SWAC Metatags

Recent technological developments have made the systematic recording of words and expressions and the creation of language audio collections possible. With specific tools, it is now possible to record 1000 words in less than an hour.

These audio collections can be used for:

Linguistic research (record and compare the pronunciation in different regions)
Didactics (e.g. «English Irregular Verbs»)
Illustration (for electronic dictionaries)

The exchange of audio files has been made much easier by Internet. Files can be copied and downloaded easily. However, since the recordings must be associated with other data (what is the word or expression ? what language is it in?) in order to be indexed or used properly, it is useful to have a standard recording format that contains the associated data. In this way, the audio collections can easily be produced by different software on different platforms and by different people.

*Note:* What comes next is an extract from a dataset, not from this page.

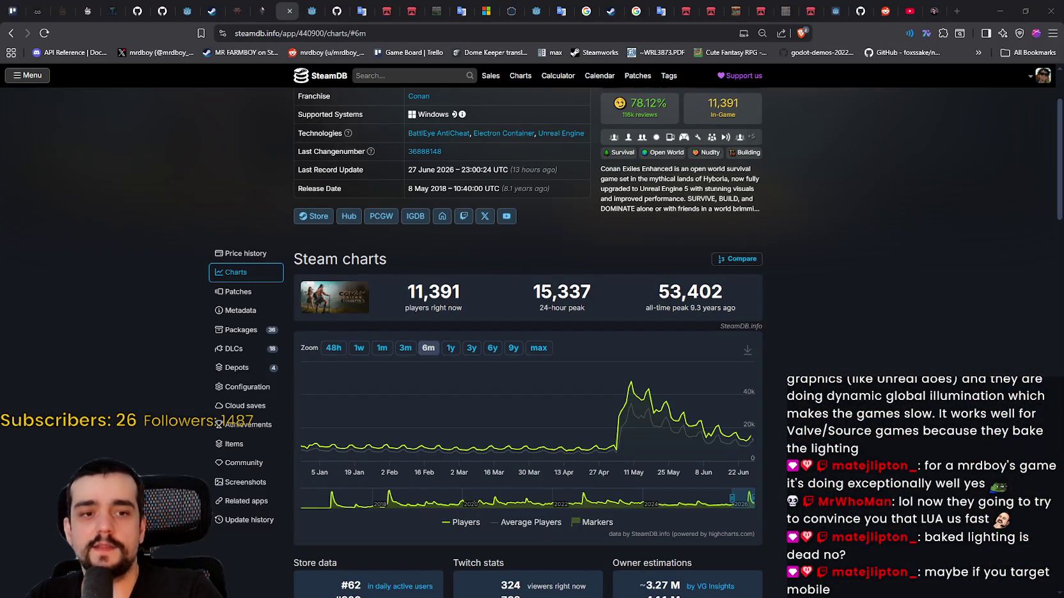
Step: Scroll to the top of the Conan Exiles Enhanced charts and navigate back toward MR FARMBOY
scroll(481, 333, "up", 2)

We suggest a simple and practical way to associate data to the audio recording, the aim being to show the way to define the data rather than defining the data itself.

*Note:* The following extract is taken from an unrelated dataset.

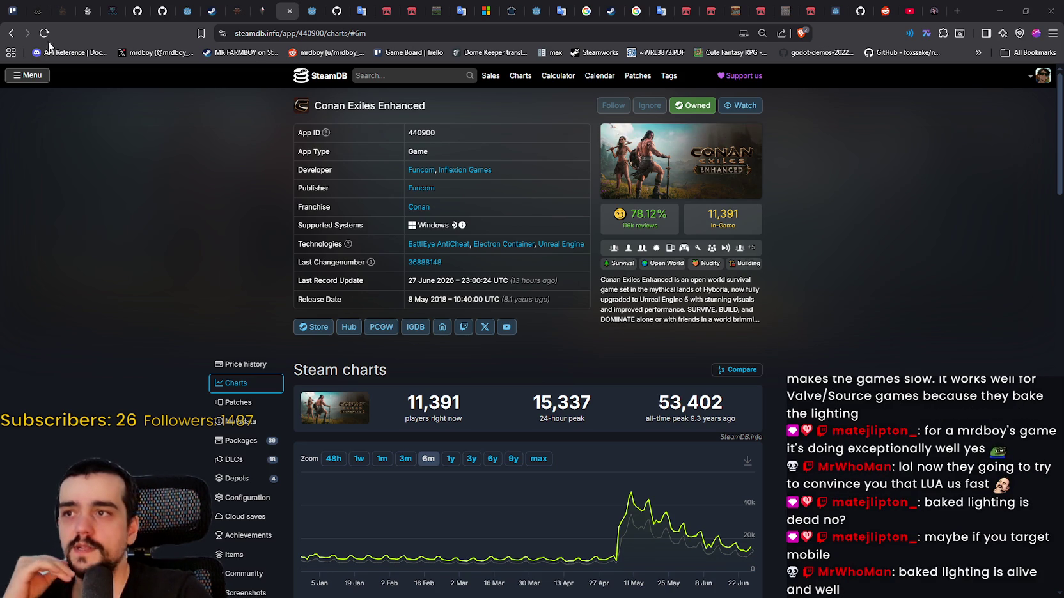
left_click(9, 36)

The Vorbis Comment metadata system allows you to stock additional data in Ogg Vorbis, Flac and Ogg Speex files. This solution is really adapted to setting up audio word collections. This is an existing, free and widely supported technology. Audio file transfer is easy and, because the associated data is in the audio file already, in the form of metadata in a Vorbis Comment tag, there is no need for additional description.

Below is a proposed list of standard field names with a description of intended use. We recommend adopting the same standard field names for a community that is producing and using audio word collections, on the same principle as the Vorbis Comment field recommendations : for example, ina music collection, you do not have to complete a field that gives the name of the artist but, if you do, you must call the field “ARTIST” and not “BAND” or anything else.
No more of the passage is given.